I love how creative you are (and I am somewhat jealous too, lol). I admire anyone who can stick with journaling. I have tried this so many times but after a week or so, I just loose steam. Maybe it is because I just don't have much to write about? Btw, I loved this interview. Great questions & answers :)
June
manning_J2004 at yahoo dot com

digillette said...

What a great interview! Definitely looking forward to the final Lords of the Darkyn book!

Anne V. said...

I'm so glad you stuck with the Darkyn idea! I'd just stumbled onto my love of the genre back then and I couldn't find much in those pre-Twilight times. Yours were there and I'd already loved Stardoc enough that I skipped to the counter with If Angels Burn.

Lynn Viehl said...

June, I often have days when I can't think of anything to write in my journal.

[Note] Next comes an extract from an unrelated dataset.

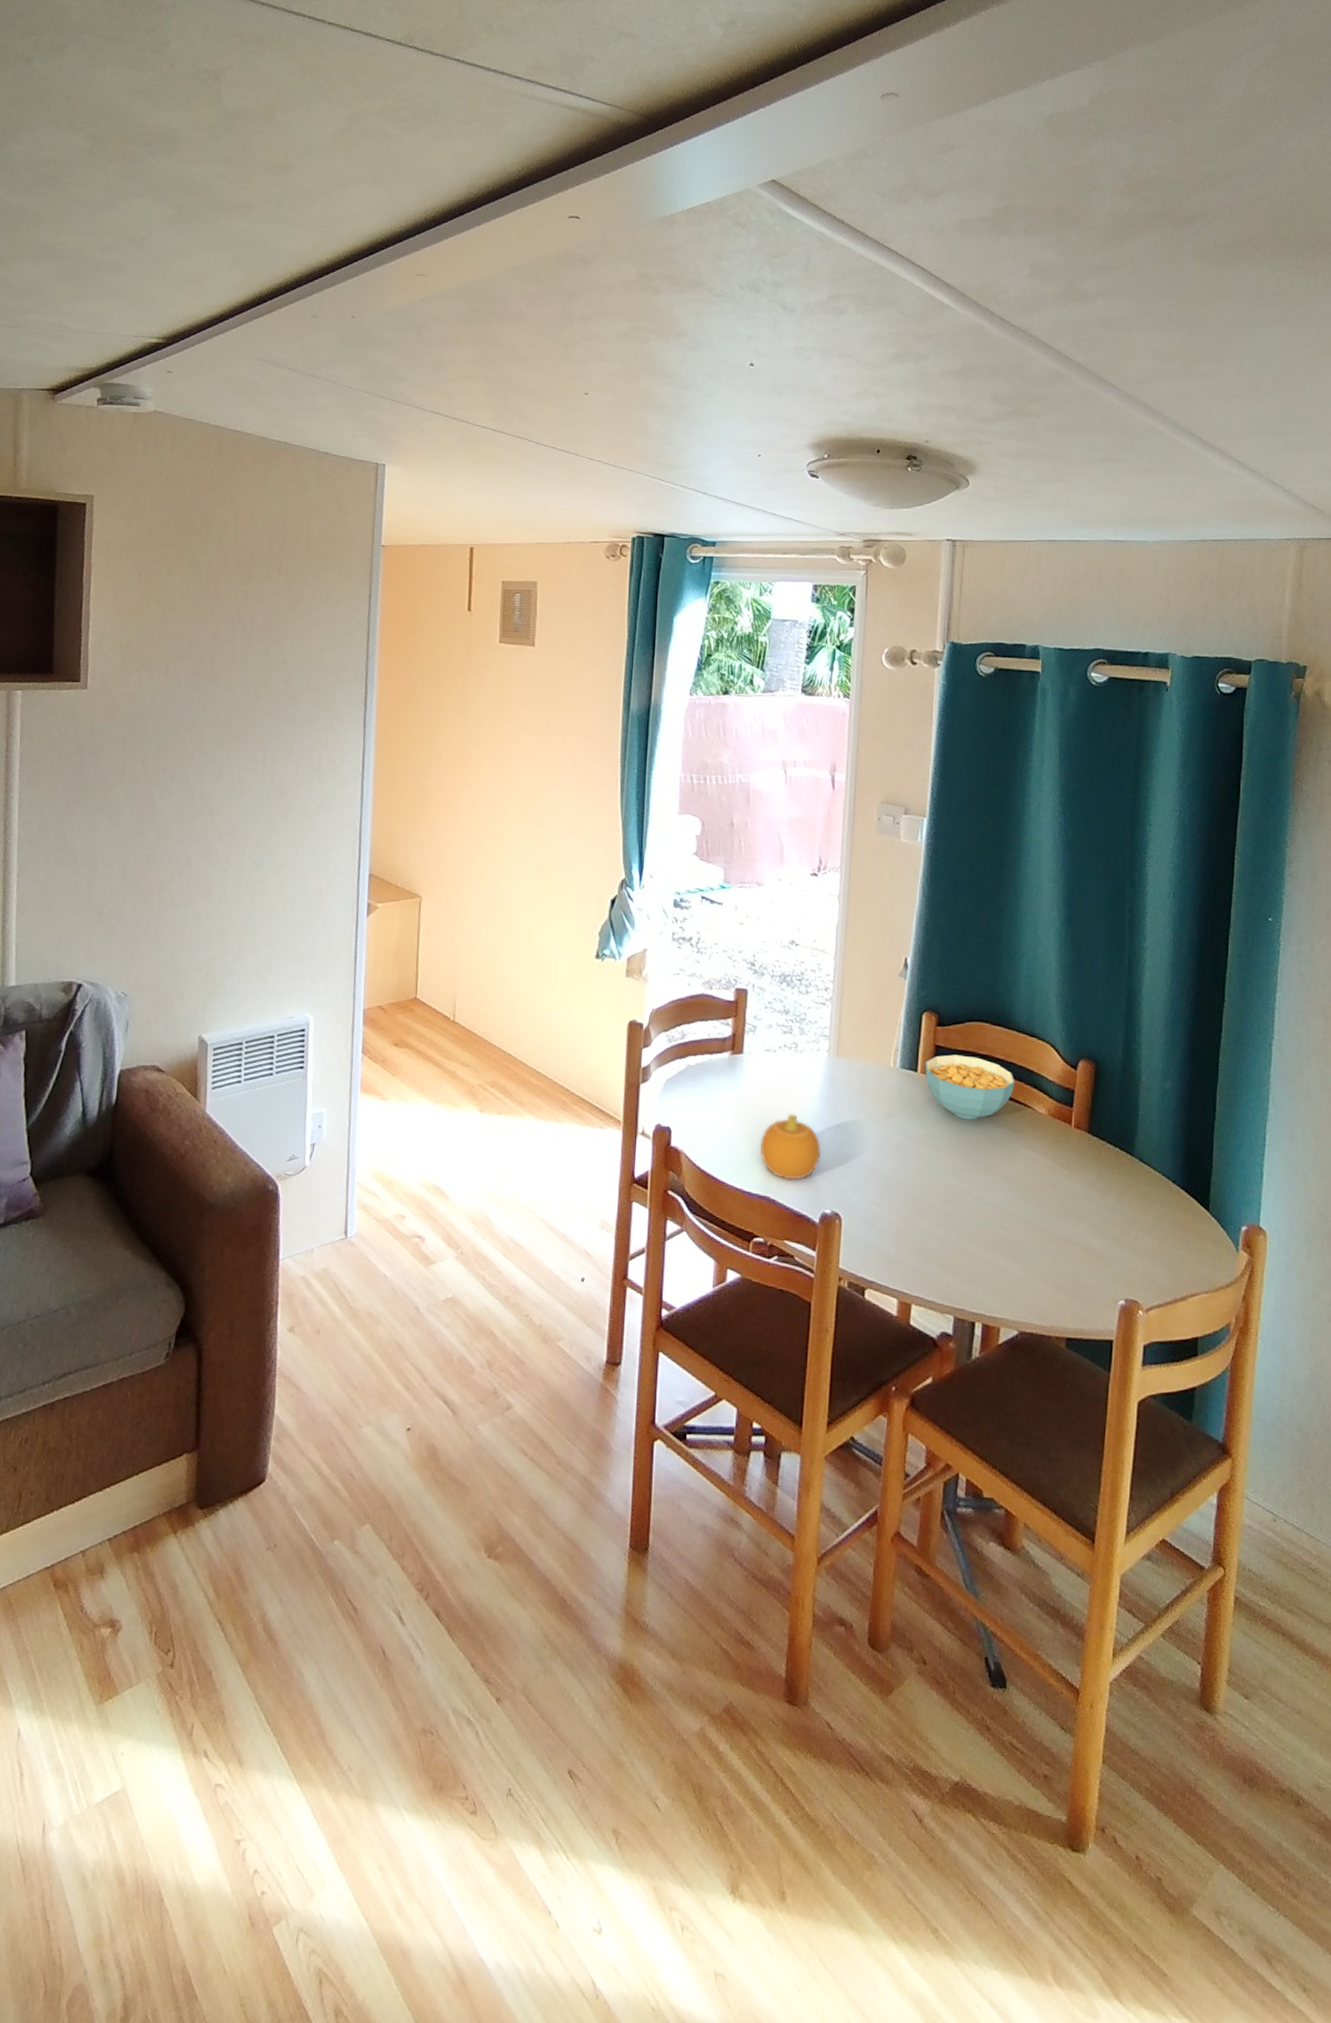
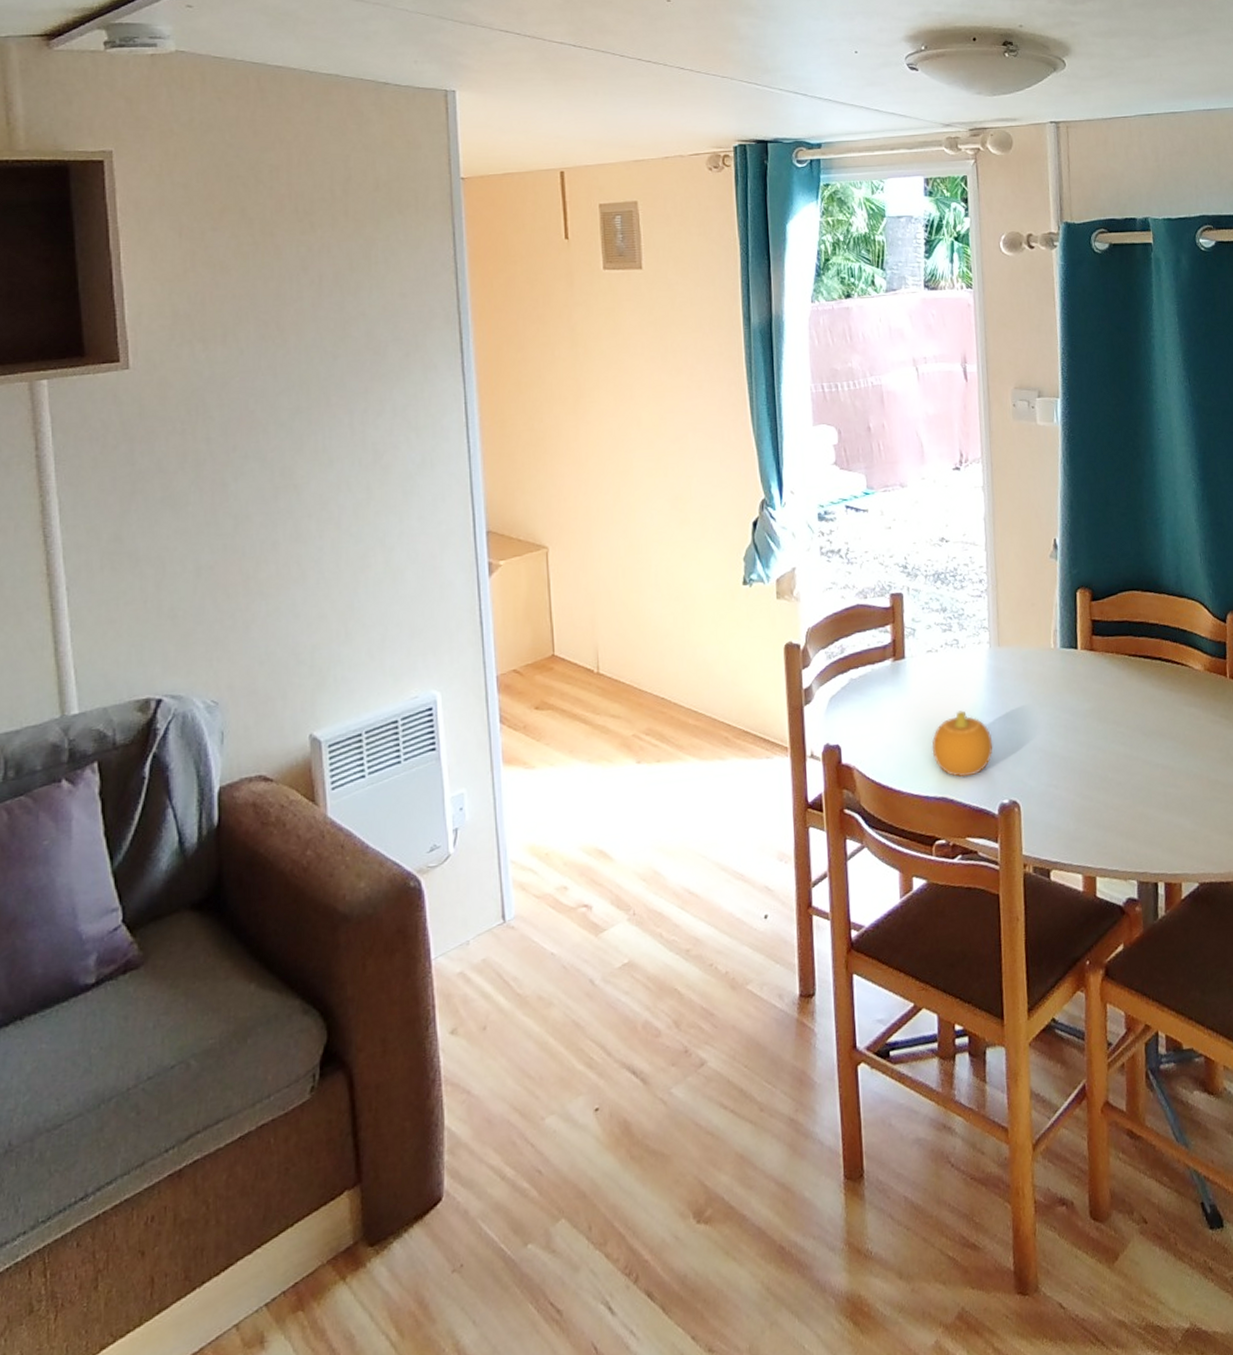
cereal bowl: present [925,1054,1015,1120] -> none [1083,625,1171,688]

When that happens I do something fun, like drawing a Zentangle or adding a pretty photo I've taken along with a caption about where it was and what I was doing there. I do mini-collages with images I snip from magazines or add news articles from the paper I think are timely along with my thoughts about them. Other times I make lists of things I'm grateful for or write a haiku. The key is to make it fun versus a chore, I think.